┌─ Supplied records

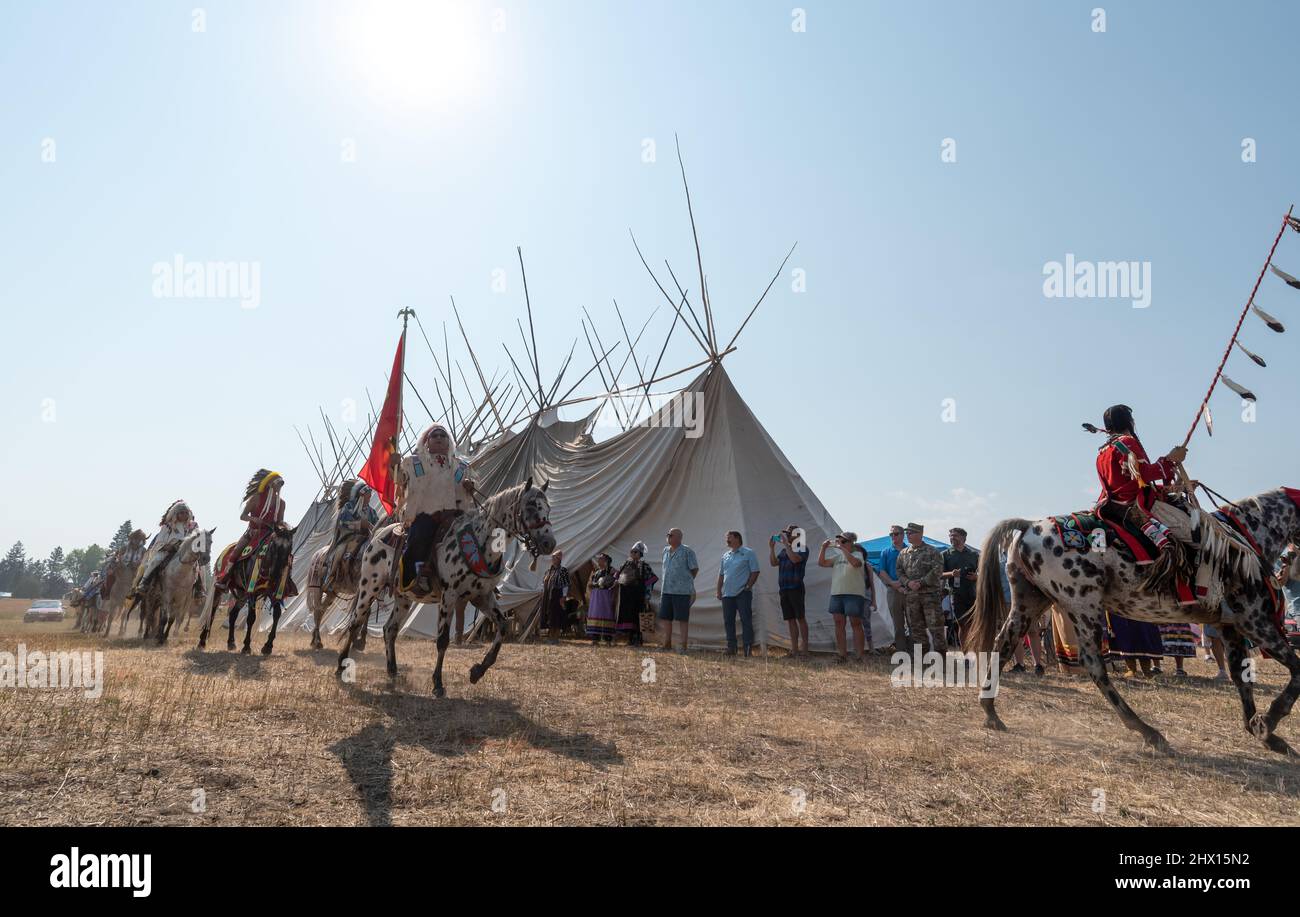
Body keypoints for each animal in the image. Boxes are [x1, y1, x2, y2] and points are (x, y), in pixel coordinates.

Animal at [335, 478, 553, 691]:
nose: (549, 543)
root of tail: (378, 534)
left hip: (403, 598)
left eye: (548, 508)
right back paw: (341, 667)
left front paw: (478, 671)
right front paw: (438, 683)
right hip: (369, 587)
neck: (479, 542)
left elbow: (503, 626)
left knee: (390, 629)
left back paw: (393, 671)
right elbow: (442, 640)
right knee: (355, 623)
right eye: (531, 506)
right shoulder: (449, 596)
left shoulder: (482, 596)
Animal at [967, 483, 1300, 754]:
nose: (1289, 559)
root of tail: (1027, 526)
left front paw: (1262, 731)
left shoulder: (1229, 626)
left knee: (1004, 643)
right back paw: (1147, 731)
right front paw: (1268, 721)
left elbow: (1241, 676)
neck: (1245, 538)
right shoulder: (1255, 621)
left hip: (1031, 601)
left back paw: (990, 711)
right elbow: (1296, 670)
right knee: (1093, 664)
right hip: (1082, 604)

└─

• [Exercise goal]:
Reproduce, with no other lines, the run of lines that begins with the one containing "root of tail: (1027, 526)" and ends with the last line of the material.

• [Answer below]:
root of tail: (1027, 526)
left front paw: (1262, 731)
left shoulder: (1229, 626)
left knee: (1004, 643)
right back paw: (1147, 731)
right front paw: (1268, 721)
left elbow: (1241, 676)
neck: (1245, 538)
right shoulder: (1255, 621)
left hip: (1031, 601)
left back paw: (990, 711)
right elbow: (1296, 670)
right knee: (1093, 664)
right hip: (1082, 604)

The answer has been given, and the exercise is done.